*Problem details*: Rewrite the material below, substituting "donut" for every "pie" and leaving everything else unchanged.

*Recorded data*:
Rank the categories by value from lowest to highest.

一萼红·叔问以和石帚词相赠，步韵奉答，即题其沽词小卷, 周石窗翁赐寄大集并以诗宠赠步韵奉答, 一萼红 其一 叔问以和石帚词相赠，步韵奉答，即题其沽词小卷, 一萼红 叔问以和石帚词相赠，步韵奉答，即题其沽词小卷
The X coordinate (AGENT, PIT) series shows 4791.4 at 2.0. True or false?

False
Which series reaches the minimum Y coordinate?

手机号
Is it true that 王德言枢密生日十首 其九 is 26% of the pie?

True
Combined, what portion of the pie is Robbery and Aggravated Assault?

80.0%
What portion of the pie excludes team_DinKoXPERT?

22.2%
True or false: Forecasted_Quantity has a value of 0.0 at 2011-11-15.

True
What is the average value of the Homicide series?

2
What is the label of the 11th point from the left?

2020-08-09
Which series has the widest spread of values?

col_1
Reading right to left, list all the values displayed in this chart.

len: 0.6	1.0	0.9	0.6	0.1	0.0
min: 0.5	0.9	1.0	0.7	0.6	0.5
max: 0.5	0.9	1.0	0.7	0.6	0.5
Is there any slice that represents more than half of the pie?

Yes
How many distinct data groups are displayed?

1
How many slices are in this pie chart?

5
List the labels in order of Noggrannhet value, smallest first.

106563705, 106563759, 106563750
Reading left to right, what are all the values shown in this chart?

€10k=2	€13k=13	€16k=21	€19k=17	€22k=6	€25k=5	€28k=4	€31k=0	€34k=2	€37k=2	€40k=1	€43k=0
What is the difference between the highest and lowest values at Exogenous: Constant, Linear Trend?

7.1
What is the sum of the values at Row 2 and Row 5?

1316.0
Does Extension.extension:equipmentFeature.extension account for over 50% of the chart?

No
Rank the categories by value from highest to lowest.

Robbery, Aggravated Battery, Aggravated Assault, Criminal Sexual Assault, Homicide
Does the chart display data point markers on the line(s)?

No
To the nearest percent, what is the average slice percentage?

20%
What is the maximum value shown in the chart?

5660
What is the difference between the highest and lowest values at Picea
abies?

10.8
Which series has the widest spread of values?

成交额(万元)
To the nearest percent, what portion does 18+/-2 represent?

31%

*Written solution*:
Rank the categories by value from lowest to highest.

一萼红·叔问以和石帚词相赠，步韵奉答，即题其沽词小卷, 周石窗翁赐寄大集并以诗宠赠步韵奉答, 一萼红 其一 叔问以和石帚词相赠，步韵奉答，即题其沽词小卷, 一萼红 叔问以和石帚词相赠，步韵奉答，即题其沽词小卷
The X coordinate (AGENT, PIT) series shows 4791.4 at 2.0. True or false?

False
Which series reaches the minimum Y coordinate?

手机号
Is it true that 王德言枢密生日十首 其九 is 26% of the donut?

True
Combined, what portion of the donut is Robbery and Aggravated Assault?

80.0%
What portion of the donut excludes team_DinKoXPERT?

22.2%
True or false: Forecasted_Quantity has a value of 0.0 at 2011-11-15.

True
What is the average value of the Homicide series?

2
What is the label of the 11th point from the left?

2020-08-09
Which series has the widest spread of values?

col_1
Reading right to left, list all the values displayed in this chart.

len: 0.6	1.0	0.9	0.6	0.1	0.0
min: 0.5	0.9	1.0	0.7	0.6	0.5
max: 0.5	0.9	1.0	0.7	0.6	0.5
Is there any slice that represents more than half of the donut?

Yes
How many distinct data groups are displayed?

1
How many slices are in this donut chart?

5
List the labels in order of Noggrannhet value, smallest first.

106563705, 106563759, 106563750
Reading left to right, what are all the values shown in this chart?

€10k=2	€13k=13	€16k=21	€19k=17	€22k=6	€25k=5	€28k=4	€31k=0	€34k=2	€37k=2	€40k=1	€43k=0
What is the difference between the highest and lowest values at Exogenous: Constant, Linear Trend?

7.1
What is the sum of the values at Row 2 and Row 5?

1316.0
Does Extension.extension:equipmentFeature.extension account for over 50% of the chart?

No
Rank the categories by value from highest to lowest.

Robbery, Aggravated Battery, Aggravated Assault, Criminal Sexual Assault, Homicide
Does the chart display data point markers on the line(s)?

No
To the nearest percent, what is the average slice percentage?

20%
What is the maximum value shown in the chart?

5660
What is the difference between the highest and lowest values at Picea
abies?

10.8
Which series has the widest spread of values?

成交额(万元)
To the nearest percent, what portion does 18+/-2 represent?

31%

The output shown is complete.